[本文]
スキップジエン構造は、マダンガミン(抗腫瘍活性)、コラロピロニン(抗真菌活性)、リポスタチン(RNAポリメラーゼ阻害作用)に代表される生物活性天然物に広く存在する重要な構造モチーフである(スキーム1A)。これらの天然物は様々な幾何異性体で存在しており、スキップジエン構造の取り得る4つの幾何異性体を同一原料から網羅的に作り分ける方法の開発が望まれている。これまで様々なスキップジエン合成が報告されているが、全ての幾何異性体を作り分けられる収束的な合成は困難であり、現在の精密有機合成における挑戦的課題の1つである。そこで私達は、次のような基本合成戦略を立てた(スキーム1B)。アレン1に対し、ヒドロホウ素化によりアリルアルコール2とする。続いてビニルスズ3との右田‐小杉‐Stilleカップリング1)を用いれば、収束的かつ様々な幾何異性を有するスキップジエン4を構築できると考えた。本発表では、立体選択的スキップジエン構築法の開発と、これを用いたマダンガミンCの全合成を報告する。

2.アレンの立体選択的ヒドロホウ素化

基本合成戦略を確立するにあたり最も重要な課題は、同一のアレンからE体またはZ体のアリルアルコールを立体選択的に合成する方法の確立である。一般的に、アレンに対する9-BBNを用いたヒドロホウ素化は、熱力学支配のアリルホウ素化合物を与えることが知られている2)。実際、アレン5に対し9-BBNを作用した後に酸化処理すると、2回のアリル転位(Z-6 → 7 → E-6)を経てE-8が高立体選択的に得られた(89%, E/Z = 11:1)(スキーム2)。一方、私達は立体障害の大きなホウ素化合物を用いれば、アリル転位が抑制できると考えた。アレン5を(Sia)2BHで処理すると、期待していた通り、速度論的生成物のZ-8を高立体選択的に与えた(97%, E/Z = 1:8.3)。このように、同一のアレンからホウ素試薬のかさ高さを調整してアリル転位を制御し、2つのアリルアルコールE-8、Z-8の作り分けを実現した。
[/本文]
■ **作業項目**
スキップジエン合成についての本文から、「スキップジエン構造は、マダン」から「ガミンCの全合成を報告する。」までの部分を一字一句そのまま書き写してください。
[データ一覧]
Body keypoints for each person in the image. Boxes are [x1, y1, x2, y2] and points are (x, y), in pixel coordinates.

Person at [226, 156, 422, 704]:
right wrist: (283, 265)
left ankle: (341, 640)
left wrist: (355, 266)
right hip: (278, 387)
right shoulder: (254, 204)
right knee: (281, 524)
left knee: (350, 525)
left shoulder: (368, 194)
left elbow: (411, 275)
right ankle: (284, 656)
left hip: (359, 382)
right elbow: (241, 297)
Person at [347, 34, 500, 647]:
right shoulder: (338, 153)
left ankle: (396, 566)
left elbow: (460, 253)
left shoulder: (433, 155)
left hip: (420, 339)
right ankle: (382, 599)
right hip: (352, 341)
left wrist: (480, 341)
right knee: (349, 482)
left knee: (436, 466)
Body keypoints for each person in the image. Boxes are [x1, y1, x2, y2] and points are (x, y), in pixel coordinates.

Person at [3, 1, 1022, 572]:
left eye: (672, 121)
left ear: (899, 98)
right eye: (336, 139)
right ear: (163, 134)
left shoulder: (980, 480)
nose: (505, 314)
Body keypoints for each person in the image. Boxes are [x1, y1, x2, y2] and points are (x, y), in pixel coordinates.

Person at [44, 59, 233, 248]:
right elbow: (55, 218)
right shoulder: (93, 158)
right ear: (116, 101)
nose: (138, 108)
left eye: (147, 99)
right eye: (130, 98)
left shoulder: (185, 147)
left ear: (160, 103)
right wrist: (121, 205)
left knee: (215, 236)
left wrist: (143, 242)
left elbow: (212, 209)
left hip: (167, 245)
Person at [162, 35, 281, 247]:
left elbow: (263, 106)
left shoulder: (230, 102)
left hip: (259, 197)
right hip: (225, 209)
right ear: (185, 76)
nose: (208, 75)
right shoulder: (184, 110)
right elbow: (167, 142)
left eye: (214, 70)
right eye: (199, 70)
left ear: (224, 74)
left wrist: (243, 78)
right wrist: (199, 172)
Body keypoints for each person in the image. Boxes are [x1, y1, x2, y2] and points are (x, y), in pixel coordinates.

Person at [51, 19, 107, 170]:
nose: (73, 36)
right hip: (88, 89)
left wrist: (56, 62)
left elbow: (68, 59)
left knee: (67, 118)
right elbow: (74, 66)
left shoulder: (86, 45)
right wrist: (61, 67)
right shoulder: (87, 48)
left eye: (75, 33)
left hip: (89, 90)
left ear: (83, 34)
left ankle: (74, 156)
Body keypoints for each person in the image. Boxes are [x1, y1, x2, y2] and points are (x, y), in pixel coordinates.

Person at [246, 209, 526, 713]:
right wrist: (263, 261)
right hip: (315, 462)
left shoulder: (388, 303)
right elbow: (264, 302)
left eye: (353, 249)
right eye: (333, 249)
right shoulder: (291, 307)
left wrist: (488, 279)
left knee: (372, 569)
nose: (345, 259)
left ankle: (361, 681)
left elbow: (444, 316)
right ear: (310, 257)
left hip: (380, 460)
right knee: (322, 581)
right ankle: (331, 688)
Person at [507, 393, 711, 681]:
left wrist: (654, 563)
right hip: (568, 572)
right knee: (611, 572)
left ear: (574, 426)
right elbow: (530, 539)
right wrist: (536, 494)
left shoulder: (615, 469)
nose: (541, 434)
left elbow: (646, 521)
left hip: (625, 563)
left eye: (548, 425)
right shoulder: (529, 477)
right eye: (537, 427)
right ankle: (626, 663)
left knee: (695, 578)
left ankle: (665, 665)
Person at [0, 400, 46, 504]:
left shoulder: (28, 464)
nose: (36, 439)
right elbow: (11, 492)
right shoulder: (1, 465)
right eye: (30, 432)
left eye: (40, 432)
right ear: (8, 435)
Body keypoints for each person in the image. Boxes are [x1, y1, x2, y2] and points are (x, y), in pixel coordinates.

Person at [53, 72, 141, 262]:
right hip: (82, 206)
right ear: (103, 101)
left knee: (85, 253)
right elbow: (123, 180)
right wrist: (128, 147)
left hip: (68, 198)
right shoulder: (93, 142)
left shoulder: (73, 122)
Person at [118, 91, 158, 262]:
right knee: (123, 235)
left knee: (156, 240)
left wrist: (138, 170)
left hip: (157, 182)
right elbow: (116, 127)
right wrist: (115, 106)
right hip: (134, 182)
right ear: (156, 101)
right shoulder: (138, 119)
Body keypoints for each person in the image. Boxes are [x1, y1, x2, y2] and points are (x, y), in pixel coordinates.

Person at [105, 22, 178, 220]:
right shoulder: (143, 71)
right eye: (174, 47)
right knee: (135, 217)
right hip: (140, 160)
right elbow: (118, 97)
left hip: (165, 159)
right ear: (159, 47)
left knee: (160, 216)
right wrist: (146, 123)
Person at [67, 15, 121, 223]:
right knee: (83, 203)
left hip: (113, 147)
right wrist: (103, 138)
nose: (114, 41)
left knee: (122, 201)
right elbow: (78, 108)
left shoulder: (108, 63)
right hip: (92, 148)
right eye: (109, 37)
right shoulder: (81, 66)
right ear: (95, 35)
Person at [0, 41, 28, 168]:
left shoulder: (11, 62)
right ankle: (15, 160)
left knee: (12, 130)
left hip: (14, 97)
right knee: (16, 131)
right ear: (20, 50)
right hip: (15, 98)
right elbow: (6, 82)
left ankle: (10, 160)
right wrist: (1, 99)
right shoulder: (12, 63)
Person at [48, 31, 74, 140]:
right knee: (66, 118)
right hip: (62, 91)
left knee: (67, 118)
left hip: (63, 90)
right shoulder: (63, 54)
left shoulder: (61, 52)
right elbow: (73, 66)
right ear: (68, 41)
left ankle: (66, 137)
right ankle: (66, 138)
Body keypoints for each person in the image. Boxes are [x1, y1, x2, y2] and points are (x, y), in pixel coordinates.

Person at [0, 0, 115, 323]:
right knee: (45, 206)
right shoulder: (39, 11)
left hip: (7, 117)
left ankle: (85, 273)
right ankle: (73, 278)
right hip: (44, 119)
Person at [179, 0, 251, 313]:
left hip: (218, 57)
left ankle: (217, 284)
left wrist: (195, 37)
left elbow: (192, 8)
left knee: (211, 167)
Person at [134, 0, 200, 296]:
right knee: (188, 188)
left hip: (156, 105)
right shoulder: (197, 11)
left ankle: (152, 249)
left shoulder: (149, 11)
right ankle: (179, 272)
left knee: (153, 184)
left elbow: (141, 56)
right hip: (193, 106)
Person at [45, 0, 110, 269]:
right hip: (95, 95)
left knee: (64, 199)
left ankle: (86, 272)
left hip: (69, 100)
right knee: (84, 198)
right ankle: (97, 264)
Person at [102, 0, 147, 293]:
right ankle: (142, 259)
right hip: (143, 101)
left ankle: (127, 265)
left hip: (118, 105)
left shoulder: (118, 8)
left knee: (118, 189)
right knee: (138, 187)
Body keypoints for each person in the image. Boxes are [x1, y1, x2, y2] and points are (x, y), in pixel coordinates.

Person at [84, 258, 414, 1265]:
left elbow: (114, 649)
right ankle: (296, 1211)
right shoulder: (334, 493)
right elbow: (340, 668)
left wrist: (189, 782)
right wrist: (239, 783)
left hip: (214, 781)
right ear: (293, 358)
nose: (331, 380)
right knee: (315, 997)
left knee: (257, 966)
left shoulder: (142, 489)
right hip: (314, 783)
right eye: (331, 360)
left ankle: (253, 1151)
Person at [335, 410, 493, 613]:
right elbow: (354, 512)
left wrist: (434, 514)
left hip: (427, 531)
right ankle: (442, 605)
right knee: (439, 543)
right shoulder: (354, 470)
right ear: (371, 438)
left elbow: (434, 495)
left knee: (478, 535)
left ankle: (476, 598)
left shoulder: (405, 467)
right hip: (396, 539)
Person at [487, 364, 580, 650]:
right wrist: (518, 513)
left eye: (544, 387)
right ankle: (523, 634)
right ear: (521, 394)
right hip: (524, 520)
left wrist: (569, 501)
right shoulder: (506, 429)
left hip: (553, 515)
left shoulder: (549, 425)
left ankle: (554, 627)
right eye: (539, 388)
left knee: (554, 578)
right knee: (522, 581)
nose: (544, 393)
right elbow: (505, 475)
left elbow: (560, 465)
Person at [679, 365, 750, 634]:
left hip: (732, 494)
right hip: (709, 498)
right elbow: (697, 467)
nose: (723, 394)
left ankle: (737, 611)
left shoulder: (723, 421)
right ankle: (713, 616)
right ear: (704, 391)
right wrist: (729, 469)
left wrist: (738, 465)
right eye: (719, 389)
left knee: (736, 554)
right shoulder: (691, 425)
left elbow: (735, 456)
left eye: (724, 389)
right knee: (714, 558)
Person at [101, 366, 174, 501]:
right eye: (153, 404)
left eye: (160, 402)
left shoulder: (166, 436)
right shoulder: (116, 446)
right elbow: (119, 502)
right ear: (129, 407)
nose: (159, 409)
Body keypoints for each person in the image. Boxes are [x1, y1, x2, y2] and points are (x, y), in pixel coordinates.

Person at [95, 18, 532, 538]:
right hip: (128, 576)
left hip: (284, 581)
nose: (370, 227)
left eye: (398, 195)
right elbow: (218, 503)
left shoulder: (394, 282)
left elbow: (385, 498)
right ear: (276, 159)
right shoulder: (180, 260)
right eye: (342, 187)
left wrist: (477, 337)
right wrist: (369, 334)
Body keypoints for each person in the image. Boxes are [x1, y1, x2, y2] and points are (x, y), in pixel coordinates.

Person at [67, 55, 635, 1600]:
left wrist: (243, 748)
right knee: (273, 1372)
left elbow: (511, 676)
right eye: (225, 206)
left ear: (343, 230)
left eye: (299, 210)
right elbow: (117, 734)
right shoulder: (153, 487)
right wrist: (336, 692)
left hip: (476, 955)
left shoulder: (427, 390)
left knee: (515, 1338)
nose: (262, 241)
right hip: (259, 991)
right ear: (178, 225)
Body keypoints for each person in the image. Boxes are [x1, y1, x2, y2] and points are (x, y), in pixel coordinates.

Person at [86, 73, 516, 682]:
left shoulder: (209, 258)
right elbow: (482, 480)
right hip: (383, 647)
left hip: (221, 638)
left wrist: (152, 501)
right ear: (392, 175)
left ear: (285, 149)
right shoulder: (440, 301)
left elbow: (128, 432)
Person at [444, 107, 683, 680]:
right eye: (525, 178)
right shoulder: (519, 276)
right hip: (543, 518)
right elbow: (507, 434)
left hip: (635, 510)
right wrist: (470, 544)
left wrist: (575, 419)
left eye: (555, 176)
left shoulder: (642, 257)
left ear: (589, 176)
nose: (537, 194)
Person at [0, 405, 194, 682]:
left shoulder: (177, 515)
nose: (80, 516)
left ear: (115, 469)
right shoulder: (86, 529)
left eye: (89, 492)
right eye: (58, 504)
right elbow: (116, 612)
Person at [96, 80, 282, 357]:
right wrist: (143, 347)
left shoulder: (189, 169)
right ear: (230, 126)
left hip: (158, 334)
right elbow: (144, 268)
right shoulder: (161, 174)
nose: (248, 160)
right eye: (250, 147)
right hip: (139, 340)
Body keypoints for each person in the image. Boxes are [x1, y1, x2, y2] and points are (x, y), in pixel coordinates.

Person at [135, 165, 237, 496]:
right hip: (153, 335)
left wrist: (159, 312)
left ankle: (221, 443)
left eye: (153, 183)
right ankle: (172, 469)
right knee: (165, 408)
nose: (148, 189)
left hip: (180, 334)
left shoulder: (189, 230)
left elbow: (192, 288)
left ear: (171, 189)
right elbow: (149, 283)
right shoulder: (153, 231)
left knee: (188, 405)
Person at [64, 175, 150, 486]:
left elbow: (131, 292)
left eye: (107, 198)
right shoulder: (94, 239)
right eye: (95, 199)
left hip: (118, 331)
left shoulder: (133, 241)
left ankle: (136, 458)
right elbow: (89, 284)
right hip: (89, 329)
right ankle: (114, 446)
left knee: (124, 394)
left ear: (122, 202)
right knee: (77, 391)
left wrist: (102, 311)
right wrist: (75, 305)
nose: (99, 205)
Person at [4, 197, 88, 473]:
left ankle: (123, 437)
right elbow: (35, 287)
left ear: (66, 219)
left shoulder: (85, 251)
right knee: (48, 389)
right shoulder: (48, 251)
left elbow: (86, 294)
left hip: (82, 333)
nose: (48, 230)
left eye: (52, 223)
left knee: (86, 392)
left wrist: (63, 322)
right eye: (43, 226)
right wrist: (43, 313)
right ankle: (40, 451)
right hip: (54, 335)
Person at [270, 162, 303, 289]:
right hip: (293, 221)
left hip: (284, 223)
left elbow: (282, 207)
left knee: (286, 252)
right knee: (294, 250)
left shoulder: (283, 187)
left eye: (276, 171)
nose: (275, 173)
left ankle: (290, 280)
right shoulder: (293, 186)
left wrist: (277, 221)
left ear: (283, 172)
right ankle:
[/データ一覧]
■ **課題の結果**
スキップジエン構造は、マダンガミン(抗腫瘍活性)、コラロピロニン(抗真菌活性)、リポスタチン(RNAポリメラーゼ阻害作用)に代表される生物活性天然物に広く存在する重要な構造モチーフである(スキーム1A)。これらの天然物は様々な幾何異性体で存在しており、スキップジエン構造の取り得る4つの幾何異性体を同一原料から網羅的に作り分ける方法の開発が望まれている。これまで様々なスキップジエン合成が報告されているが、全ての幾何異性体を作り分けられる収束的な合成は困難であり、現在の精密有機合成における挑戦的課題の1つである。そこで私達は、次のような基本合成戦略を立てた(スキーム1B)。アレン1に対し、ヒドロホウ素化によりアリルアルコール2とする。続いてビニルスズ3との右田‐小杉‐Stilleカップリング1)を用いれば、収束的かつ様々な幾何異性を有するスキップジエン4を構築できると考えた。本発表では、立体選択的スキップジエン構築法の開発と、これを用いたマダンガミンCの全合成を報告する。